Expenses Incurred in Deriving Income
7.16. Besides questions of what should or should not be included in income, a host of problems arise over the identification and measurement of the expenses incurred in deriving income that have to be deducted before a figure for net income is reached. It is common to both the existing tax law and to the theory of a comprehensive tax base that such deductions be made.
7.17. A prime problem here is to achieve a practical application of the distinction between an expense in deriving income (which gives rise to a deduction) and consumption expenditure (which should not unless by some special concessional provision). Some expenses, such as for entertainment and travel discussed in Chapter 9, often involve elements of both. Drawing the distinction becomes very subtle when, for example, equipment is used which, in its luxuriousness, exceeds the commercial needs of business: as, for example, when an expensive car is employed where a more modest vehicle would serve just as well.

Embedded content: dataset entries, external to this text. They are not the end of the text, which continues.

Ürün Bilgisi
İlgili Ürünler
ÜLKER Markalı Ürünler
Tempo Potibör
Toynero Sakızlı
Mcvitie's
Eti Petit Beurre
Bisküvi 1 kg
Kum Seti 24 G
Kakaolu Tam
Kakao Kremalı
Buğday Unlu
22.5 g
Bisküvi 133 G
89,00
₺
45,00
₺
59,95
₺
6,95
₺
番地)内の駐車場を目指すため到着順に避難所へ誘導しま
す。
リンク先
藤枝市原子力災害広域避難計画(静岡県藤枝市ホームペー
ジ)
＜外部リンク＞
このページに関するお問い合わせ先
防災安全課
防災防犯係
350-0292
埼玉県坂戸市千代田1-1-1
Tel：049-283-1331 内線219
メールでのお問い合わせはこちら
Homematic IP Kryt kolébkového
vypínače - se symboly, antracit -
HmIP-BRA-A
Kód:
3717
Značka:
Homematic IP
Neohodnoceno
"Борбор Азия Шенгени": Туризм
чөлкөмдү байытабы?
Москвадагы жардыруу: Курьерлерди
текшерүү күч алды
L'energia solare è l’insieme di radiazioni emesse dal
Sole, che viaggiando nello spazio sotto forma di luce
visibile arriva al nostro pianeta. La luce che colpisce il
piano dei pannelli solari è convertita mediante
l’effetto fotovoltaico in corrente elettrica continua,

7.18. Very important areas of controversy arise over costs of travel to and from work and child-minding expenses. These are not now regarded as expenses of deriving income, though it is often argued that they should be. They are further examined in paragraphs 7.58–7.75. Extended to its logical conclusion, the argument leads to a notion of expense in deriving income that would include almost all personal expenditure, even that on food and clothing, in which event the income tax base would largely disappear.

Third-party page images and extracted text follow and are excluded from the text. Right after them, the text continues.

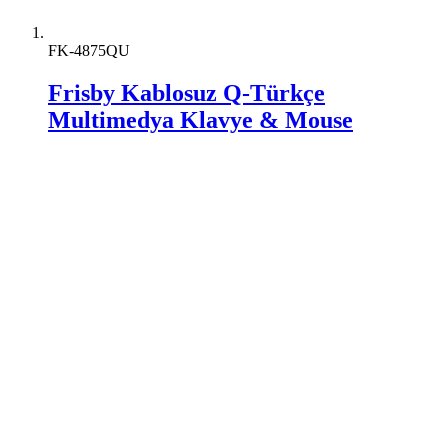
FK-4875QU
Frisby Kablosuz Q-Türkçe
Multimedya Klavye & Mouse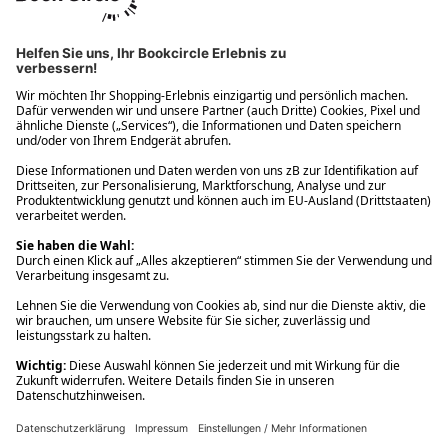
Ups! Da ist etwas schiefgelaufen. Bitte die Seite neu laden oder
nochmals versuchen.
Ups! Da ist etwas schiefgelaufen. Bitte die Seite neu laden oder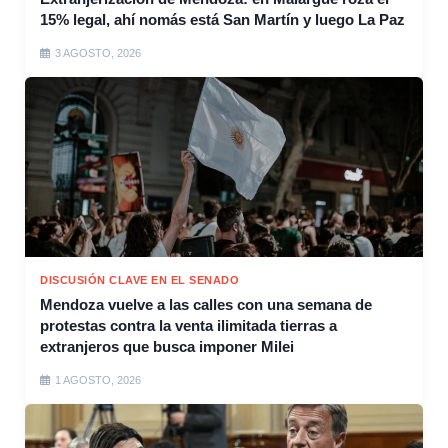
15% legal, ahí nomás está San Martín y luego La Paz
3 AGOSTO, 2026
DISCUSIÓN CLAVE EN EL SENADO
Mendoza vuelve a las calles con una semana de
protestas contra la venta ilimitada tierras a
extranjeros que busca imponer Milei
1 AGOSTO, 2026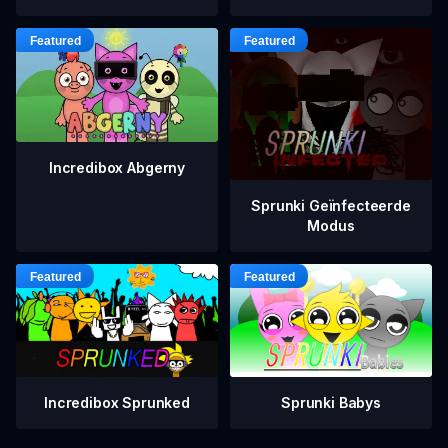
Incredibox Abgerny
Sprunki Geïnfecteerde
Modus
Incredibox Sprunked
Sprunki Babys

7.19. Expenses in deriving income include the depreciation or amortisation of investment expenditure on assets that deteriorate through use. Issues that arise in relation to the deduction of this expenditure are considered in Chapter 8.
7.20. Certain expenses that would not usually be thought of as consumption expenditure or investment expenditure on non-deteriorating assets are denied deduction. Examples are the cost of moving business operations or of moving home to a new place of work: the cost does not relate wholly to current income, and there is no obvious asset to which depreciation might be applied. These expenses are considered in Chapters 8 and 9.